Partir des tâches réelles
L'évaluation s'intéresse à ce que la personne doit pouvoir faire : nature des charges, fréquence, hauteur de travail, durée des positions, contraintes de l'environnement. Un poste de travail assis et un poste de manutention ne demandent pas la même préparation, même après la même blessure.

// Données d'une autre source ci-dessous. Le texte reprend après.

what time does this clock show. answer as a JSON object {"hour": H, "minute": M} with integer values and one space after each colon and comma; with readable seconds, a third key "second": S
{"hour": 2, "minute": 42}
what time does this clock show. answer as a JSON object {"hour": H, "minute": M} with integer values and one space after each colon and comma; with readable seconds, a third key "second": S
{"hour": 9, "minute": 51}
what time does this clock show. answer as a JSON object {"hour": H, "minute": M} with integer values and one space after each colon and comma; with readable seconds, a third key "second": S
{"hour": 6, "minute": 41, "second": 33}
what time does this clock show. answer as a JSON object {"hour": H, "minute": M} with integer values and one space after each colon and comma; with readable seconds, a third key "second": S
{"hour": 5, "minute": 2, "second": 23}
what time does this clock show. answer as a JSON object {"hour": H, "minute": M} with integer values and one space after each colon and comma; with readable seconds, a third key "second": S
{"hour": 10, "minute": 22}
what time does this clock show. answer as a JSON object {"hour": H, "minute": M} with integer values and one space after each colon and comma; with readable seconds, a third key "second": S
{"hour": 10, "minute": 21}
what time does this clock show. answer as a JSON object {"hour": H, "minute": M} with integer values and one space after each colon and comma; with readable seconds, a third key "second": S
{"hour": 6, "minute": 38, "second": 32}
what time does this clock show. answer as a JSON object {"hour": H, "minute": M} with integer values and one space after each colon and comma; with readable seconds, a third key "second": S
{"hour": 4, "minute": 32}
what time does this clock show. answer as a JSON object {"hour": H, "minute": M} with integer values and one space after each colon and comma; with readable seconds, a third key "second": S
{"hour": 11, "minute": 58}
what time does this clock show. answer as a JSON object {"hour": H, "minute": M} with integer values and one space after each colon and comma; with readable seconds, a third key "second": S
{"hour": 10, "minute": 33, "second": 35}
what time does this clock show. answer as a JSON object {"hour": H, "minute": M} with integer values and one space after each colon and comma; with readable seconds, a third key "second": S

La progression par exposition
Les capacités se reconstruisent en s'approchant graduellement des exigences réelles, avec des charges et des durées qui augmentent par paliers. Reproduire le geste du travail en clinique, à intensité réduite d'abord, fait partie du traitement.
Le retour progressif
Quand il est possible, un retour par étapes — durée réduite, tâches allégées, puis élargissement — donne généralement de meilleurs résultats qu'un retour direct à pleine charge. Les modalités relèvent de l'employeur, du médecin traitant et des régimes applicables ; la physiothérapie documente les capacités.
Ce que la physiothérapie peut documenter
L'évolution des amplitudes, de la force, de la tolérance aux positions et aux charges. Ces éléments servent aux personnes qui décident du retour ; ils ne remplacent ni l'avis médical ni les décisions administratives qui l'accompagnent.